The sundowning syndrome that comes along with dementia has gotten really bad. She paces back and forth from her apartment to my house all evening. Not many of the conversations I have with my mother make much sense anymore. I have to try to figure out what or whom she is referring to in our conversations. Her purse has become her security blanket. She carries it with her everywhere and has taken to sleeping with it beside her. I took all her important cards out of it along time ago. More and more she calls my husband and son by different names and refers to me as her mother.

She now attends the Adult Day Program 4 days a week and I have a respite worker that comes in 2 evenings a week and every other Saturday. When mom is home I have to be with her constantly. I cannot even talk on the phone which makes it hard for business sometimes. My son graduated from high school this past summer, he will soon be off to college and I find myself once again child proofing my home.

I do not know how long I can continue to care for mom as the disease seems to be progressing rapidly and every day I have something new to deal with. The stress that goes along with care giving and having to deal with everyday life is very overwhelming at times. There are times over the past few months I’ve felt like I was going to snap from all the stress in my life. I know that stress can be a killer and I must look after my own health as well as moms. I would be no good to her or anyone else for that matter if I were to get sick again.

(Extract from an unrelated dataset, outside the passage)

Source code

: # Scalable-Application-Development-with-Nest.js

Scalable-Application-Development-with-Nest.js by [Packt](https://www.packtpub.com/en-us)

I started attending a couple support groups in our area and have found them to be a great help. I do not know how long I can continue to care for mom as the disease seems to be progressing rapidly and every day I have something new to deal with. I have learned so much by attending the support groups and chatting with people on the website. I think the most important lesson I have learned is that I’m not completely alone. More and more people are now caring for loved ones at home. It’s a difficult and many times thankless job. The best advice I can give a caregiver is to establish a routine and stick to it as closely as possible and to try to find the humor in things.

find this website to be a great comfort and I am truly honored to have been asked to write my story for the spotlight. Most importantly I know now why God so graciously spared my life 4 years ago, so I can give back to my mother what she gave to me… and love.